◆ DATA SHOWN
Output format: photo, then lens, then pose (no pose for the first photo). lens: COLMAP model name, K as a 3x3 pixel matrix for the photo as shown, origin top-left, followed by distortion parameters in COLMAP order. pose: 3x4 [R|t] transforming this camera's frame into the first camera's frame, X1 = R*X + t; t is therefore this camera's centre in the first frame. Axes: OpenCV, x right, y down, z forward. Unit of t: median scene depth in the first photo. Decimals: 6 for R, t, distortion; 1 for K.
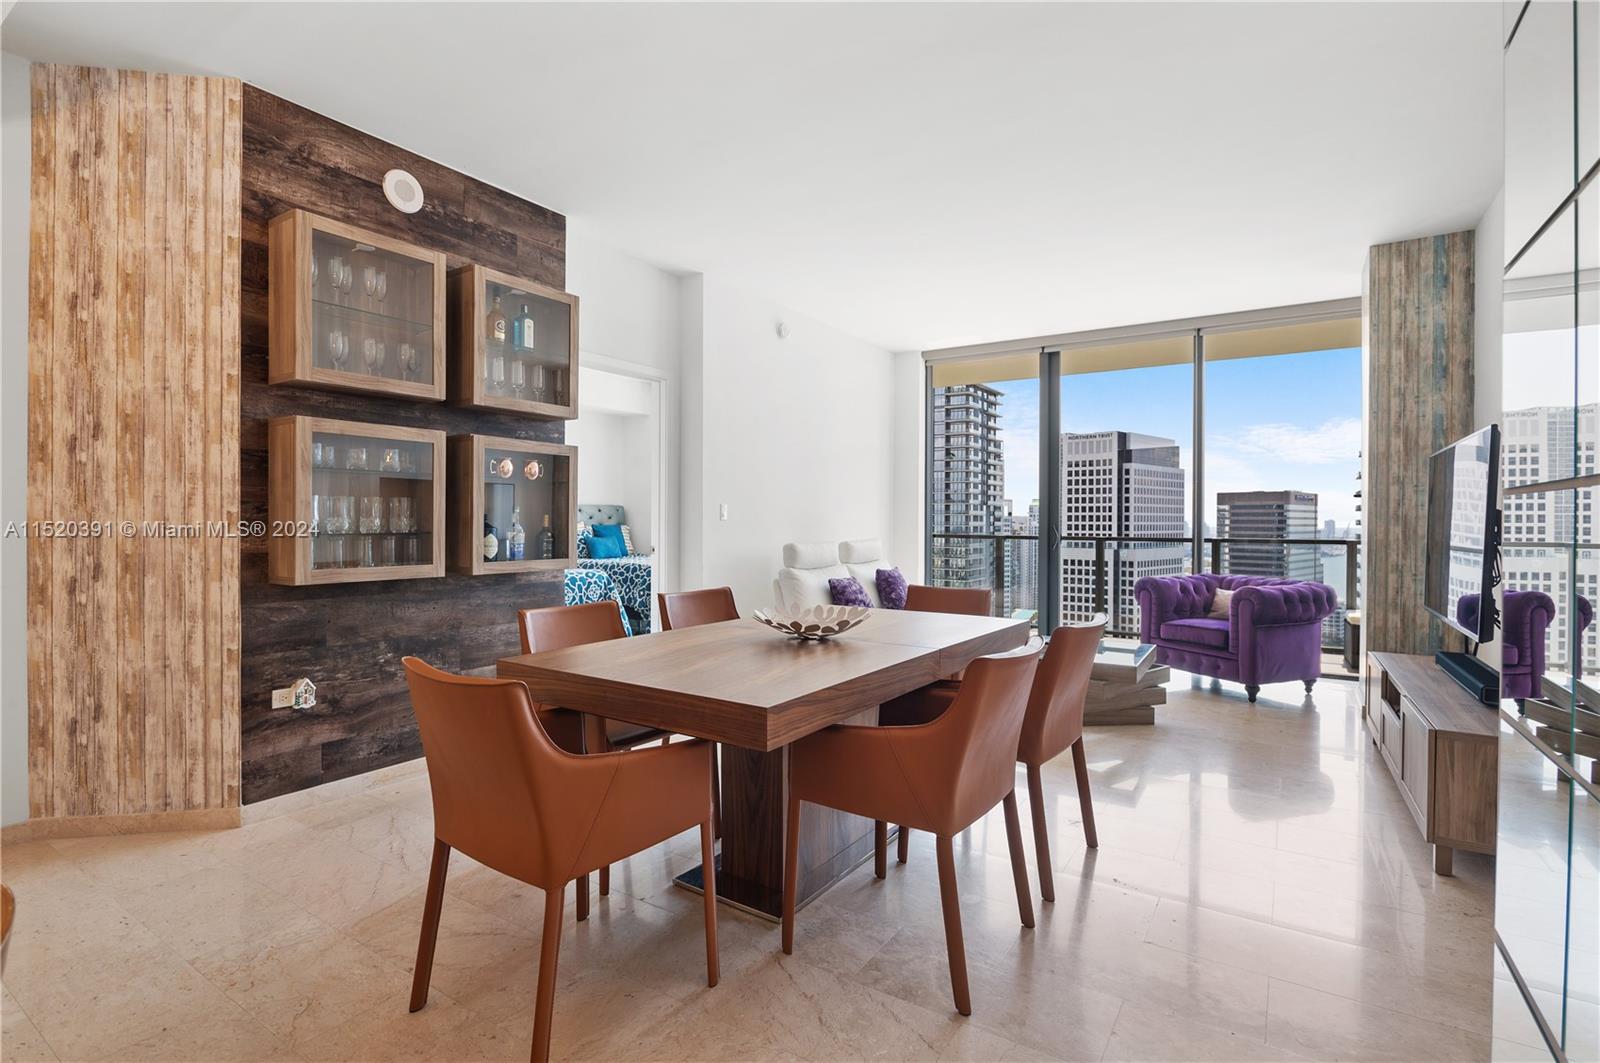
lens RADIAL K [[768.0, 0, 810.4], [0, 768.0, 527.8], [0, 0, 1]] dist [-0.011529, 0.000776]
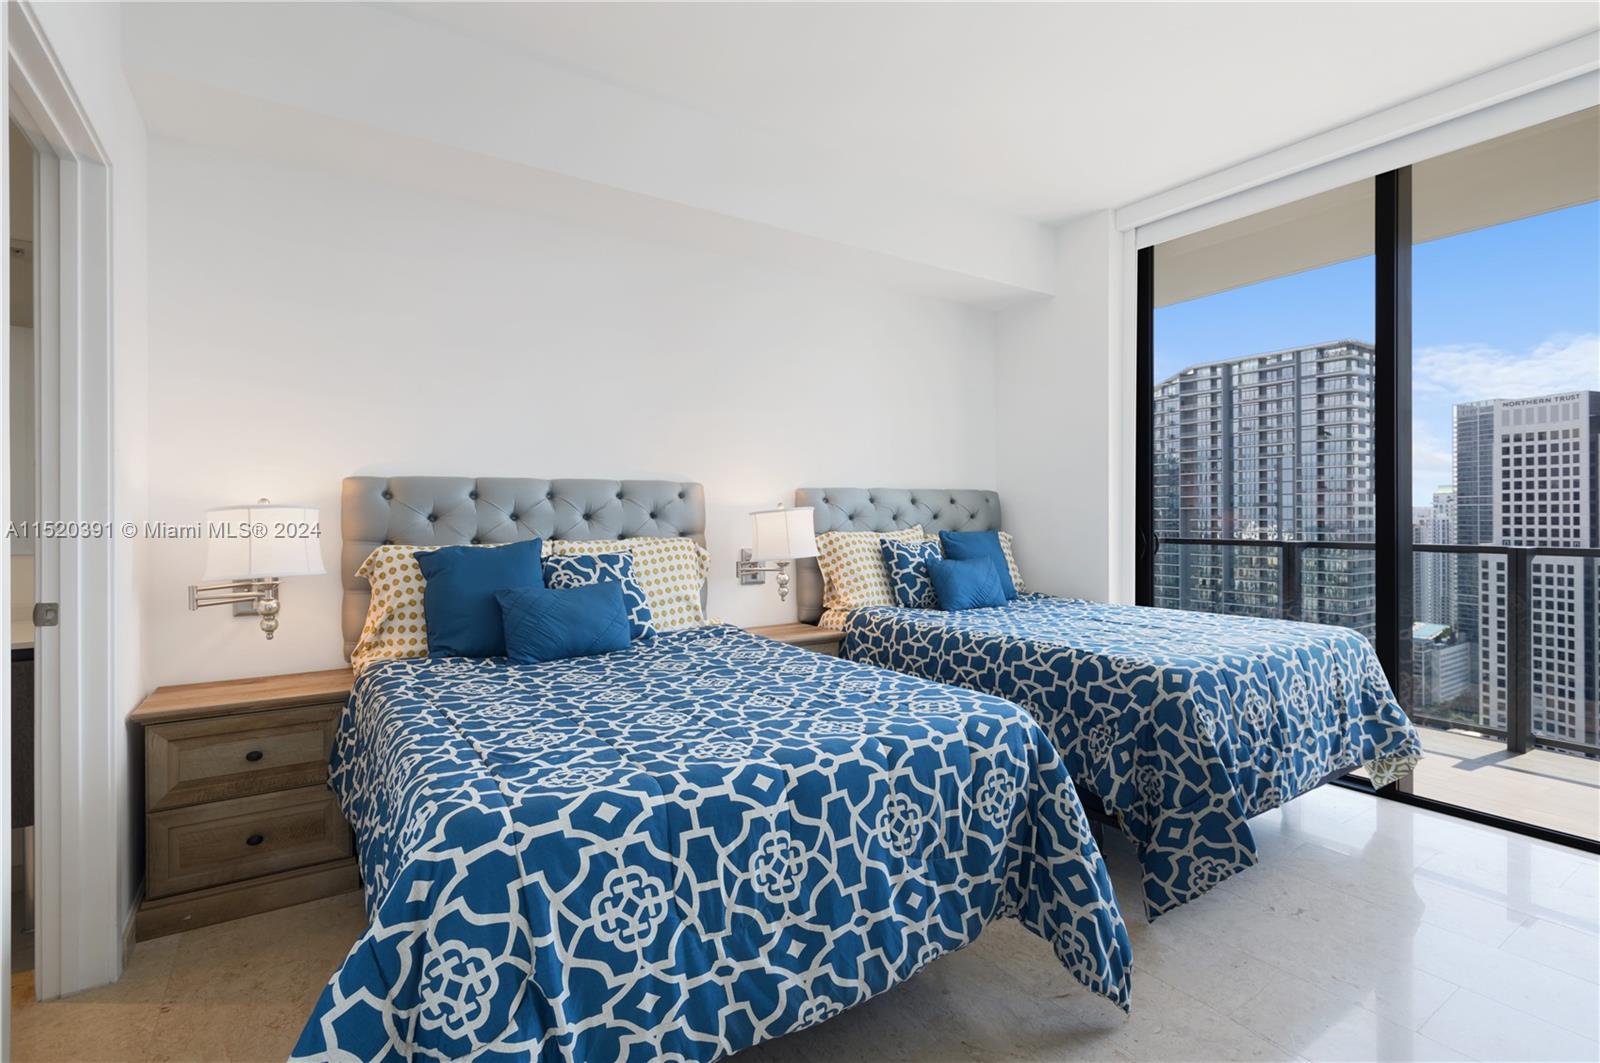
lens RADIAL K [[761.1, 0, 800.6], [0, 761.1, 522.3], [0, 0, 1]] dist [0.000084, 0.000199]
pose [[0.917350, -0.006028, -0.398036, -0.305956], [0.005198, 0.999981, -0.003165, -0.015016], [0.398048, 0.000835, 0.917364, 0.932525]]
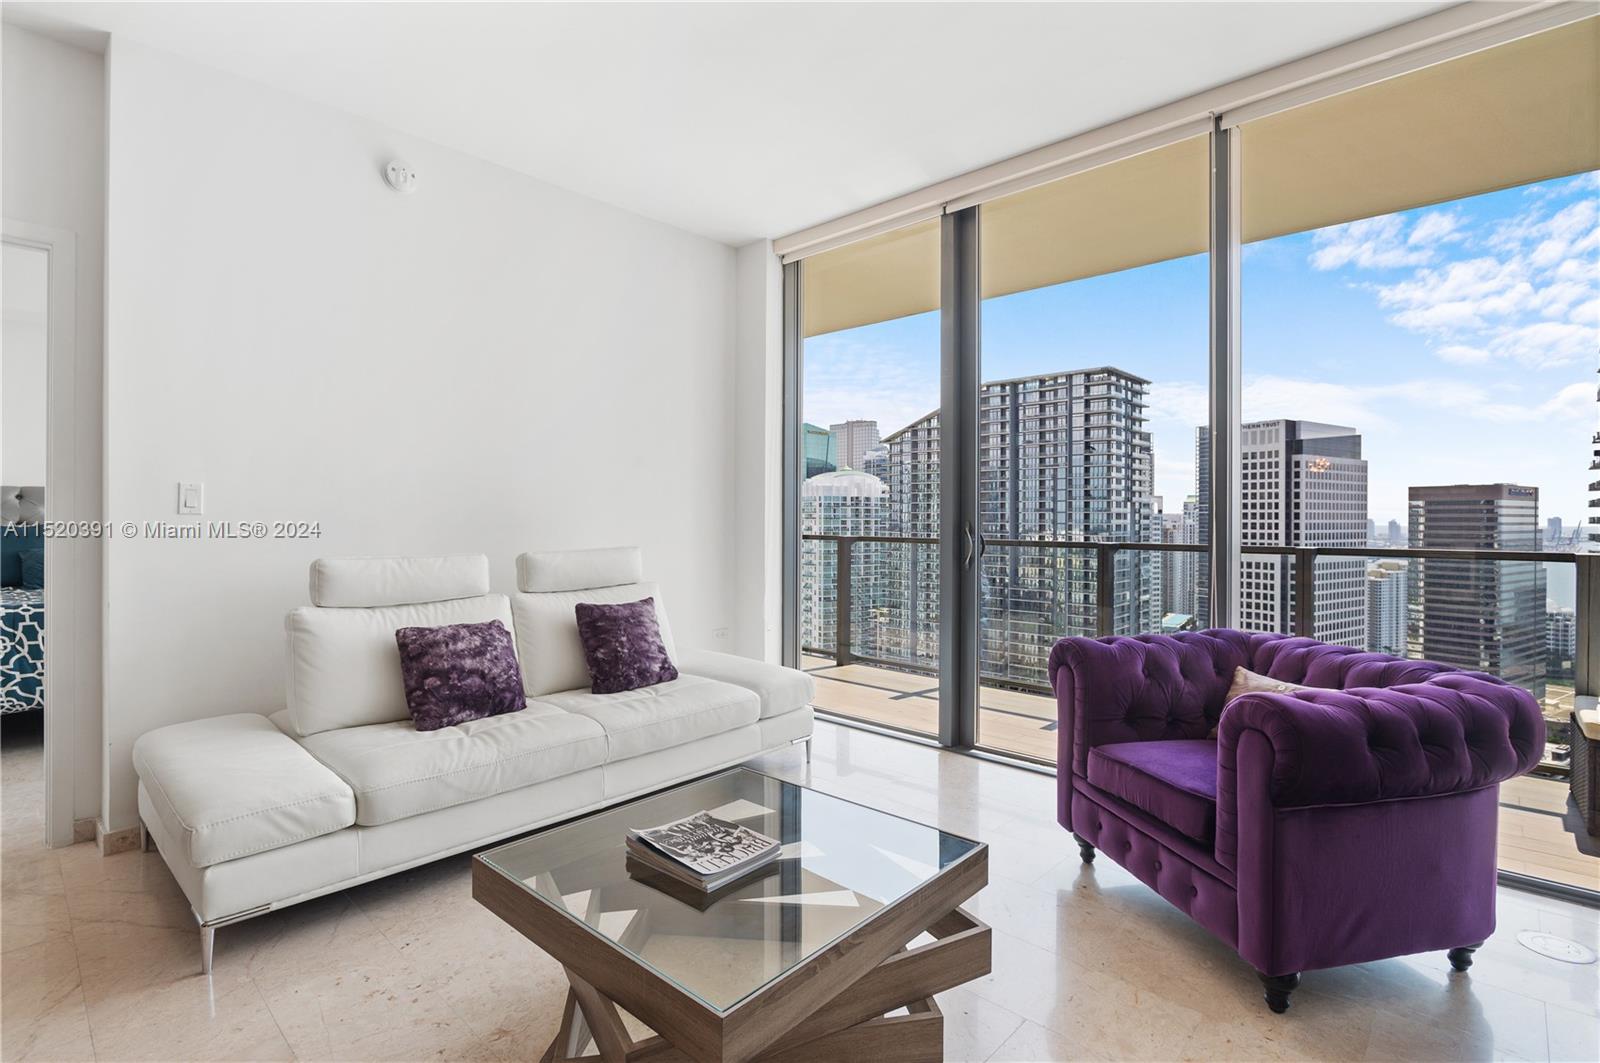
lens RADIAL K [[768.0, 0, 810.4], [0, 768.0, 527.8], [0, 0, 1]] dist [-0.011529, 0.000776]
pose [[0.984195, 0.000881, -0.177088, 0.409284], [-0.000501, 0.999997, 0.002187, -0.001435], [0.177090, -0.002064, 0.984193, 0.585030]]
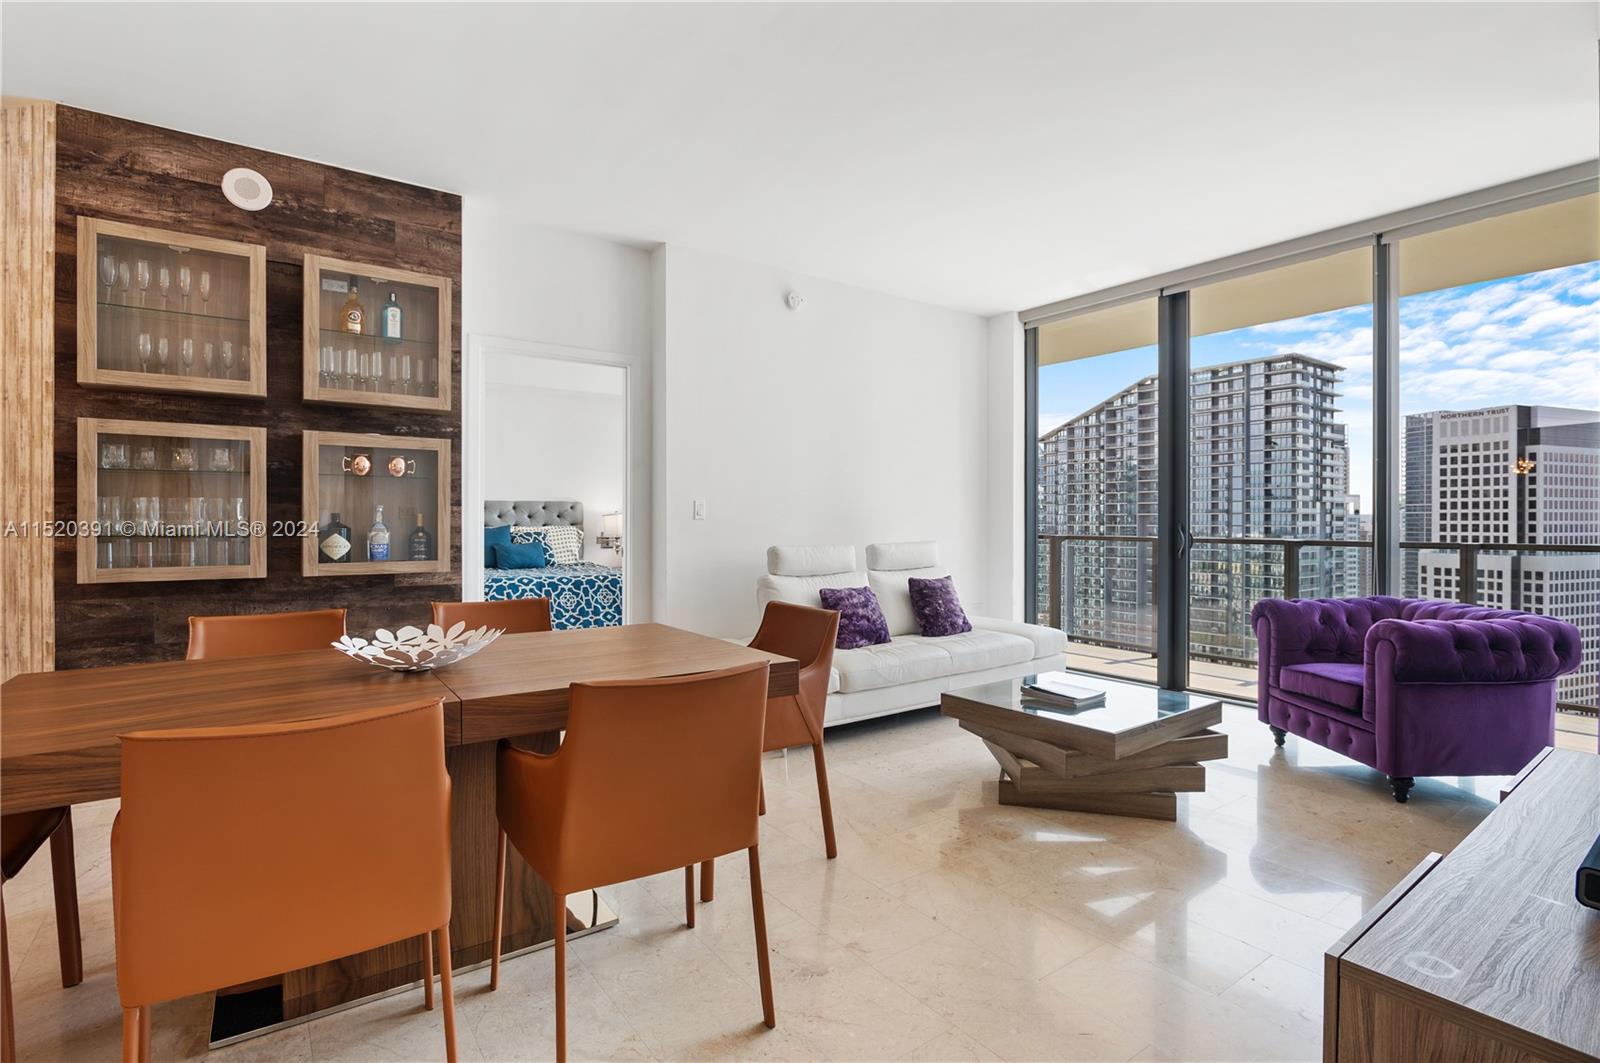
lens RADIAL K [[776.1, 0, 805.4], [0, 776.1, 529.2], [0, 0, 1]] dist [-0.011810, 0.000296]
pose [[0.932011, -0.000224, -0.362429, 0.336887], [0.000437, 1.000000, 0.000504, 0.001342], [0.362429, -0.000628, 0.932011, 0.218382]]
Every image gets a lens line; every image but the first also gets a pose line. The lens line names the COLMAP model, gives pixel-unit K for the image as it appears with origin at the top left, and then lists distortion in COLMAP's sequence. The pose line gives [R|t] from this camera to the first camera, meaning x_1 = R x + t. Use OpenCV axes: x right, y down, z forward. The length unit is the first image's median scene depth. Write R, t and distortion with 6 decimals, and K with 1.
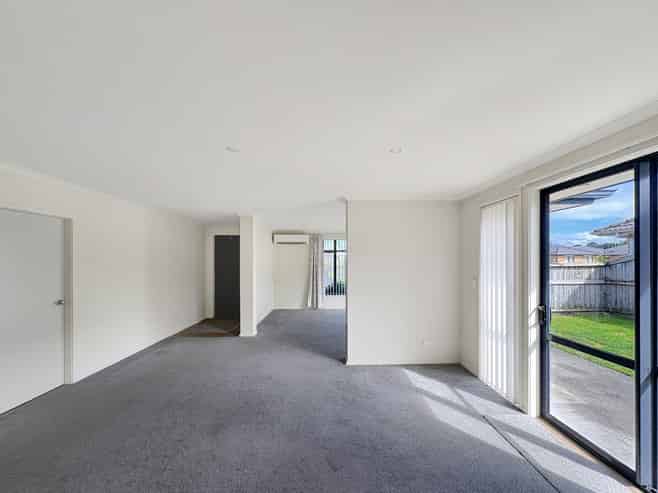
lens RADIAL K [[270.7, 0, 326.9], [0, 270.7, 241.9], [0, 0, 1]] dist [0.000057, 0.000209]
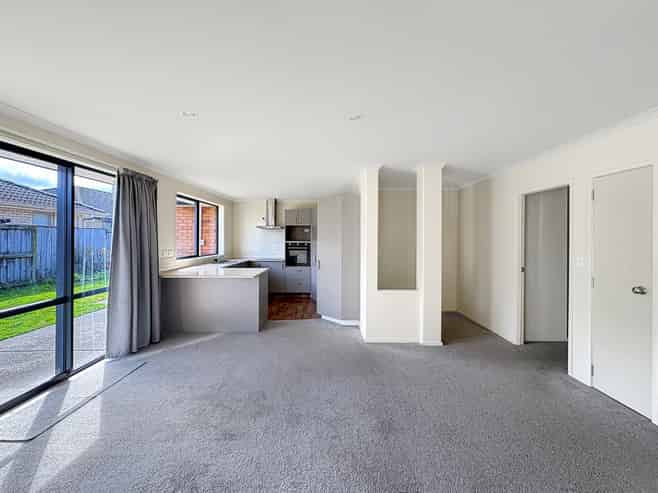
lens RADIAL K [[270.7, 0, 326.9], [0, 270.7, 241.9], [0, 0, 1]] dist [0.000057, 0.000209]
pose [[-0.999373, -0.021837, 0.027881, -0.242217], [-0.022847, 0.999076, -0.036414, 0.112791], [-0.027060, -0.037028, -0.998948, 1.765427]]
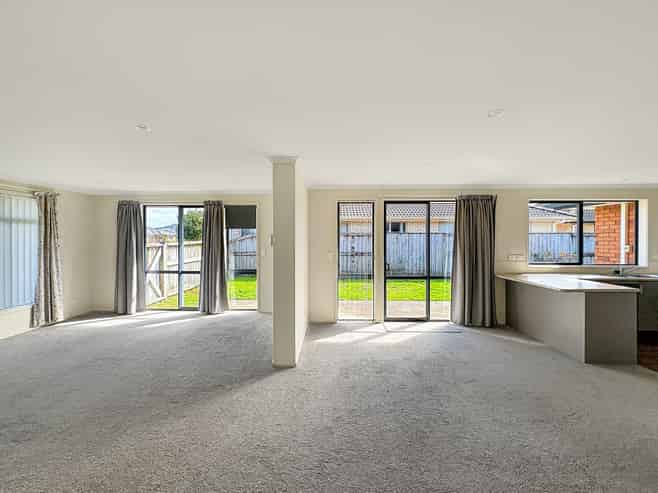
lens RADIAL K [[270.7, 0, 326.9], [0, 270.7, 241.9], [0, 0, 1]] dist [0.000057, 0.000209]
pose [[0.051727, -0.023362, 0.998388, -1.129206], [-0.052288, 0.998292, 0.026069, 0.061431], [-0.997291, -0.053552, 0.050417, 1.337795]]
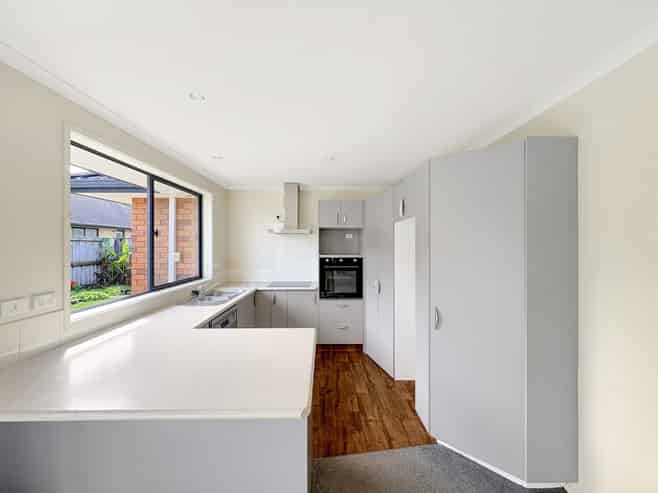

◆ TASK STATEMENT
Pictures are not part of the copy. Restate everything else in the listing word for word.

◆ TASK RESPONSE
Output format: photo, then lens, then pose (no pose for the first photo). lens: COLMAP model name, K as a 3x3 pixel matrix for the photo as shown, origin top-left, followed by distortion parameters in COLMAP order. pose: 3x4 [R|t] transforming this camera's frame into the first camera's frame, X1 = R*X + t; t is therefore this camera's centre in the first frame. Axes: OpenCV, x right, y down, z forward. Unit of t: median scene depth in the first photo. Decimals: 6 for R, t, distortion; 1 for K.
lens RADIAL K [[768.0, 0, 810.4], [0, 768.0, 527.8], [0, 0, 1]] dist [-0.011529, 0.000776]
lens RADIAL K [[761.1, 0, 800.6], [0, 761.1, 522.3], [0, 0, 1]] dist [0.000084, 0.000199]
pose [[0.917350, -0.006028, -0.398036, -0.305956], [0.005198, 0.999981, -0.003165, -0.015016], [0.398048, 0.000835, 0.917364, 0.932525]]
lens RADIAL K [[768.0, 0, 810.4], [0, 768.0, 527.8], [0, 0, 1]] dist [-0.011529, 0.000776]
pose [[0.984195, 0.000881, -0.177088, 0.409284], [-0.000501, 0.999997, 0.002187, -0.001435], [0.177090, -0.002064, 0.984193, 0.585030]]
lens RADIAL K [[776.1, 0, 805.4], [0, 776.1, 529.2], [0, 0, 1]] dist [-0.011810, 0.000296]
pose [[0.932011, -0.000224, -0.362429, 0.336887], [0.000437, 1.000000, 0.000504, 0.001342], [0.362429, -0.000628, 0.932011, 0.218382]]
Every image gets a lens line; every image but the first also gets a pose line. The lens line names the COLMAP model, gives pixel-unit K for the image as it appears with origin at the top left, and then lists distortion in COLMAP's sequence. The pose line gives [R|t] from this camera to the first camera, meaning x_1 = R x + t. Use OpenCV axes: x right, y down, z forward. The length unit is the first image's median scene depth. Write R, t and distortion with 6 decimals, and K with 1.
lens RADIAL K [[270.7, 0, 326.9], [0, 270.7, 241.9], [0, 0, 1]] dist [0.000057, 0.000209]
lens RADIAL K [[270.7, 0, 326.9], [0, 270.7, 241.9], [0, 0, 1]] dist [0.000057, 0.000209]
pose [[-0.999373, -0.021837, 0.027881, -0.242217], [-0.022847, 0.999076, -0.036414, 0.112791], [-0.027060, -0.037028, -0.998948, 1.765427]]
lens RADIAL K [[270.7, 0, 326.9], [0, 270.7, 241.9], [0, 0, 1]] dist [0.000057, 0.000209]
pose [[0.051727, -0.023362, 0.998388, -1.129206], [-0.052288, 0.998292, 0.026069, 0.061431], [-0.997291, -0.053552, 0.050417, 1.337795]]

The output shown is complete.